The Pitum HaKetoret lists the eleven ingredients that made up the incense that was used in the Bet HaMikdash, and states that if the Kohen who concocted it missed even one ingredient, he was liable to death. Mahari Abuhav explains that in the absence of the Bet HaMikdash, reciting the Pitum HaKetoret comes in place of the actual incense-offering. As such, the Bet Yosef (§ 133), quoting Mahari Abuhav, states that it should only be recited when read from a written source, and not by heart, so as not to accidentally omit any of the spices. The Rama (Darke Moshe, 133:4) writes that it is for this reason that the liturgy of many Ashkenazic communities does not include the Pitum HaKetoret at all. Nevertheless, the Bet Yosef says that the death penalty is only imposed on a Kohen who offers an incomplete incense and not apply to someone who is merely reading the list of spices. As such, one may recite Pitum HaKetoret by heart, but one should still do so with proper concentration.

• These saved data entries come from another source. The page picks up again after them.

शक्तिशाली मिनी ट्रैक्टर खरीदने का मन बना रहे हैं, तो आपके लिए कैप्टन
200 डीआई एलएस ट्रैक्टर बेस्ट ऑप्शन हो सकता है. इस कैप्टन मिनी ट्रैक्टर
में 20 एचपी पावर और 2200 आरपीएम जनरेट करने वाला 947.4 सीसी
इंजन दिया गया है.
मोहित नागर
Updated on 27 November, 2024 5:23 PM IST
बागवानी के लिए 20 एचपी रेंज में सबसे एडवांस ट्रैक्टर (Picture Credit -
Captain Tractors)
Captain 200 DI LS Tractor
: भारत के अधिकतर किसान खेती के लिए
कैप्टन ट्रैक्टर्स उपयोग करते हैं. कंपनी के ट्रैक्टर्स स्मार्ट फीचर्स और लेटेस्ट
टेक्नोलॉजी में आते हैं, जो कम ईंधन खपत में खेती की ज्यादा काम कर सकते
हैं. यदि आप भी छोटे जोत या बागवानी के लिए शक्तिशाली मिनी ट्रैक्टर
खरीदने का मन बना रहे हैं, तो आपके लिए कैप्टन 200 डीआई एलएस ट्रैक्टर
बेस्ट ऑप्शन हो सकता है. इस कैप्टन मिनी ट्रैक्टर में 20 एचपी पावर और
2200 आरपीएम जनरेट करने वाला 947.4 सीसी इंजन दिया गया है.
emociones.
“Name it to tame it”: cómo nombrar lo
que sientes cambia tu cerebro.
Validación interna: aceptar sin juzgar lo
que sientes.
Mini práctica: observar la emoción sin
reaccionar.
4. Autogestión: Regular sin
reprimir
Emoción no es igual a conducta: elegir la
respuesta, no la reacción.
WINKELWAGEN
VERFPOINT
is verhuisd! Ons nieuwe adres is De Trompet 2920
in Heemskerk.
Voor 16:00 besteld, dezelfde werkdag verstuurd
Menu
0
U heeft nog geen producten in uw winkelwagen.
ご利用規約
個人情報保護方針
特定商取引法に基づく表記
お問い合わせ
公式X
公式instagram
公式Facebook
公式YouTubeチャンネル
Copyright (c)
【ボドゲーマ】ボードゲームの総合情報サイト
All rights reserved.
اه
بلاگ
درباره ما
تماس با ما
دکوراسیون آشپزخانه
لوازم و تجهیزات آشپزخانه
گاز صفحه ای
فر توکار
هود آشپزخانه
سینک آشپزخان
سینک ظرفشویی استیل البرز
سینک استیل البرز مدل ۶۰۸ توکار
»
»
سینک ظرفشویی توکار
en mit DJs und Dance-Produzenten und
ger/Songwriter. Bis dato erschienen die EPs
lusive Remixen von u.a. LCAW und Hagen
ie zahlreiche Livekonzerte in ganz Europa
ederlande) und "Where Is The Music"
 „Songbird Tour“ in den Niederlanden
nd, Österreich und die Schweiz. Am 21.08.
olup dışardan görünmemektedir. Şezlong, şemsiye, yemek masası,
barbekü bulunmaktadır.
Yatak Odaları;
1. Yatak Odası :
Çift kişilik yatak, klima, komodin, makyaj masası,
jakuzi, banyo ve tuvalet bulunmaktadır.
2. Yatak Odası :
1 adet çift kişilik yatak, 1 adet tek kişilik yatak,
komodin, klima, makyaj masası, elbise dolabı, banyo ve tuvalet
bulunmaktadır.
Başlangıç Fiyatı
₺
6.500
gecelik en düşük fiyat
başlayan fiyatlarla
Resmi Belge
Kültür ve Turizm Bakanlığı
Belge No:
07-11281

Interestingly, the HIDA (More BeEtzba, § 73) says that it is proper to enumerate the ingredients with one’s fingers as they are being read, so as to ensure that none is omitted. Furthermore, the Ben Ish Hai (Parashat Miketz, § 8) writes that since the Kohen offered the incense with his right hand and that the right hand represents kindness, one should enumerate the spices with the fingers of one’s right hand only. Alternatively, Rabbi Haim Palag (Kaf HaHaim) says that all of one’s fingers should be used so that both hands take part in Mitzvah of the Ketoret.
Summary: The Pitum HaKetoret may be recited by memory, but it is proper to use one’s fingers to enumerate the components of the Ketoret as they are being recited.